Drie maanden later vernam D-C dan van klanten uit het Antwerpse dat Belgacom een lijst aan het opstellen was van de muurtoestellen die volgens haar illegaal waren geplaatst. “Toen we de telefoonmaatschappij vroegen om ons die lijst te bezorgen, kregen we ook hier nul op het rekwest,” zegt Bruno Caluwé. Maar vreemd genoeg ondervond D-C van Belgacom geen problemen meer om de gewenste lijnen te bekomen. Opnieuw verstreken verscheidene maanden, tot 10 mei jl., datum waarop het regelgevende BIPT in een aangetekende brief een 300-tal handelaars aanmaande om de illegale munttoestellen op korte termijn te verwijderen.

Johan Timmers, van de controledienst van het BIPT, geeft toe dat de actie werd ondernomen op basis van de bewuste Belgacom-lijst. Een merkwaardige interventie. “Belgacom is zowel rechter als partij,” is een veelgehoorde opmerking in dit dossier. Ook Bart Peetermans, zaakvoerder van de firma Telerent Center (uit Geel), is daar nauwelijks over te spreken. “Als mijn klanten hun munttelefoon nu 50 à 60 centimeter naar links, rechts of naar achteren verplaatsen, dan vallen ze wél binnen de normen. Hebben het BIPT of Belgacom in België dan werkelijk niets beters te doen ?” aldus Peetermans.

WAKKER.

Telerent Center installeert net zoals D-C muurtelefoons van het Diamond 210-type in België, maar doet dit wel in eigen beheer. “We verkopen niet, we exploiteren de toestellen en geven onze klanten een commissie,” zegt Peetermans. Hij bracht, naar eigen zeggen, al meer dan 1000 toestellen aan de man, draait 25 miljoen omzet en is winstgevend. “Wij overwegen wél nog juridische stappen,” aldus de zaakvoerder. “Ik vind het vreemd dat Belgacom ons tot nog toe heeft getolereerd en nú pas, wanneer ze zelf met nieuwe betaaltoestellen op de markt komt, actie onderneemt.”

De onverwachte vraag naar robuuste en publiek bereikbare telefooncellen zoals het type Diamond heeft Belgacom duidelijk wakker geschud.
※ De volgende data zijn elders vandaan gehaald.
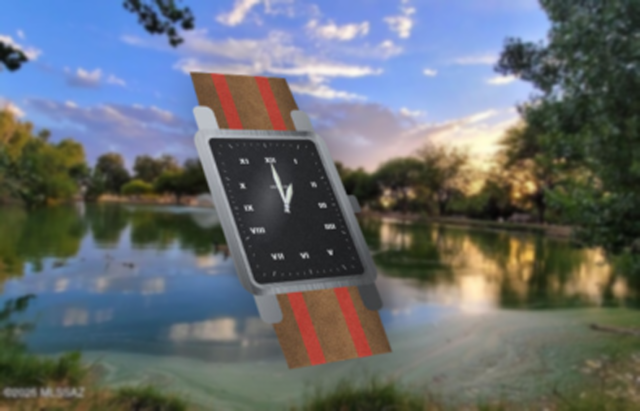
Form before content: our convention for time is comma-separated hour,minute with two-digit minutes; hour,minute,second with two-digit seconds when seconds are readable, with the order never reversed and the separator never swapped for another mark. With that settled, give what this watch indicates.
1,00
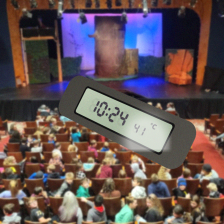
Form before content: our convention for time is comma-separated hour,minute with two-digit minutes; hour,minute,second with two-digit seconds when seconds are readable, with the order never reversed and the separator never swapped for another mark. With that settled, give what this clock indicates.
10,24
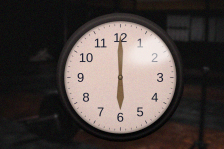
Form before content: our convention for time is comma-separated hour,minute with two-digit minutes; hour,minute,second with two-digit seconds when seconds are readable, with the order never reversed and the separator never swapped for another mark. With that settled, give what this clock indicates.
6,00
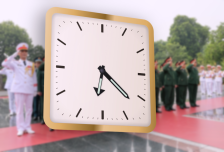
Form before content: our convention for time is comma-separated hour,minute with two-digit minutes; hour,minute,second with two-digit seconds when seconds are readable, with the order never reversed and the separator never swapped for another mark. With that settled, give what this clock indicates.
6,22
Eind vorig jaar stampte het bedrijf de autonome afdeling Payphone uit de grond. De dienst beheert vandaag meer dan 14.000 openbare telefooncellen, telt 370 werknemers en haalt een omzet van naar schatting 2,5 à 3 miljard frank (of dubbel zoveel als bijvoorbeeld de afdeling semafonie).
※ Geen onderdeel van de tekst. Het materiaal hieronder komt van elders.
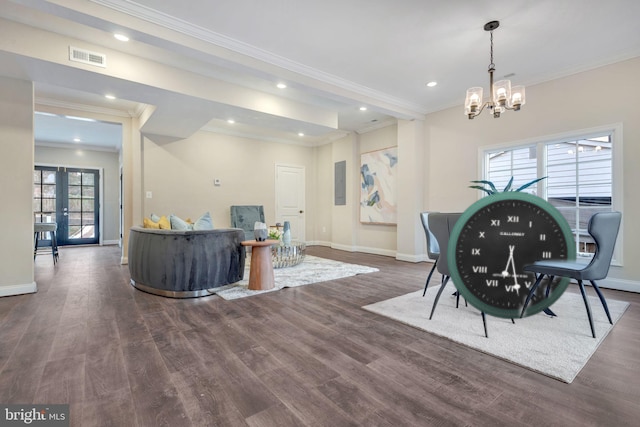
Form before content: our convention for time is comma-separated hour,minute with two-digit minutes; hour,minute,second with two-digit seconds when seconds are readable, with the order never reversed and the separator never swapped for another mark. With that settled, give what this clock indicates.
6,28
“We willen Payphone zo vlug mogelijk tot een rendabele entiteit uitbouwen,” zegt Guy Pirlot, directeur van de productdivisie bij Payphone. Wat geen eenvoudige opdracht zal zijn. Belgacom schreef recent twee offertes uit ter vervanging van de ongeveer 10.000 publieke telefooncellen : forse investeringen van 1,5 à 2 miljard, op twee jaar tijd. Tegelijk lanceerde de operator een nieuw type betaaltelefoon voor intern gebruik de Belgacom Blues waarmee het firma’s zoals D-C, Telerent Center of Phone Communications (dat in metro’s en stations installeert) wil counteren.

Precies op dit laatste marktsegment namelijk de betaaltelefoons bestemd voor privé-terrein, maar publiekelijk toegankelijk moet de strijd nog uitgevochten worden. “We schatten het potentieel hier op zo’n 60.000 toestellen,” rekent Guy Pirlot. Dit is een stuk meer dan de 8000 apparaten die Belgacom tot nog toe op privé-terrein aan de man wist te brengen. En het verklaart ook meteen waarom kapers op de kust zoals een D-C en Telerent Center zo’n pijnlijke doorn in het oog zijn van de telefoonoperator.

PDP

BRUNO CALUWE (DISTRIBUTION & COMMUNICATION) We hebben zwarte sneeuw gezien.